In fact, the public of the time is a driving force behind this success. Comparing the life of a person born in 1900
with Generation Z (people born in the 21st century), our chances of effectively tackling future challenges appear bright. For example, a person born in 1900 had scores of problems to deal with; both health-related and
otherwise. At that time, diseases like cholera, measles, diphtheria, tetanus, pertussis, tuberculosis, and malaria were common and deadly, too. That person had to grapple with socioeconomic problems as well as facing diseases. Turning
18 years of age, he would have been conscripted in WWI, where a very deadly Spanish flu pandemic could have been his fate. Coming back from the Great War, he would have sought to start a family that would have been more difficult,
keeping in mind the high maternal mortality as well as poor sanitary conditions waiting for the newborns. With immense luck, he would have gotten to see his 30s only to be ambushed by the Great Depression. By his mid-forties, that man of the 20th century would have endured two world wars, countless incurable diseases, and a severe global recession besides other lesser unknown issues. Contrary to that, the worst problem experienced by Generation Z was a mild recession of 2008 and the current pandemic. This comparison looks quite flimsy in the face of the possibilities available to Generation Z that put it in an even better position to handle coming challenges if motivated and put into
action through sustained and calibrated campaigns.

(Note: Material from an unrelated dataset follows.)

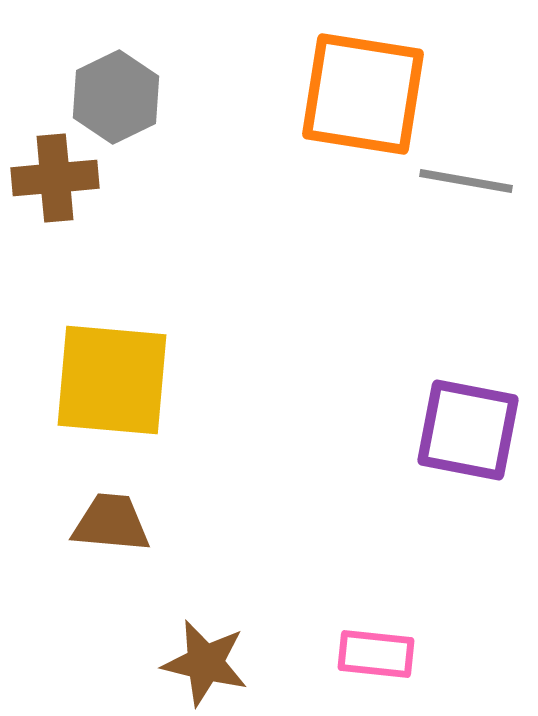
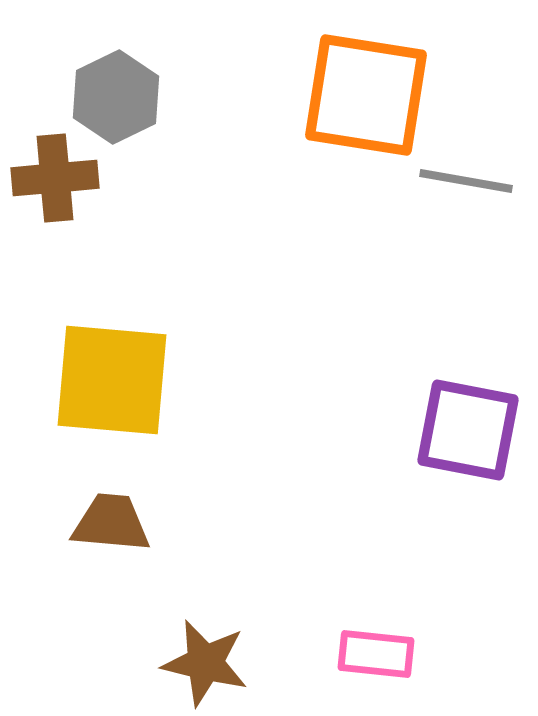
orange square: moved 3 px right, 1 px down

Putting it briefly, multiple health-related challenges in the 21st century are lurking behind the curtains. For instance, antibiotic resistance, mutant pathogens, global political shift, wilful neglect of healthcare in pursuit of
economic stability, lack of sensitivity toward health issues, and new airborne or waterborne pathogens are some of those challenges humankind could face. Besides these, radiation and pollution-related issues as well as mental health
issues of the 21st century also pose a considerable threat to public health. Interestingly, the timing and occurrence of any of these threats in itself is an enigma. Yet these challenges, though formidable, are not impossible to resolve. The reason is that there are sane voices to guide the public. For example, the leading political analyst, Francis Fukuyama, believes that more trust in government than the type of government would be the key determinant in our effective response to this challenge of COVID-19. Hence, any future challenge could be framed in this context of this argument. Then, the UN would have to play a more proactive role in forging a lasting consensus among nations for strong healthcare and smooth supply chain systems. This global consciousness would change the way we think about and react to a situation of health challenges. It would also lead to better R&D to improve our response to the next crisis as well as our preparedness to avert a disaster heading our way. Besides, social, political, and economic systems, too, would be enabled to robustly respond to such a crisis. If these conscious efforts are launched in concert with the global bodies and the public, humankind will be surely confident to meet the challenges head-on through robust technological and economic resources at hand.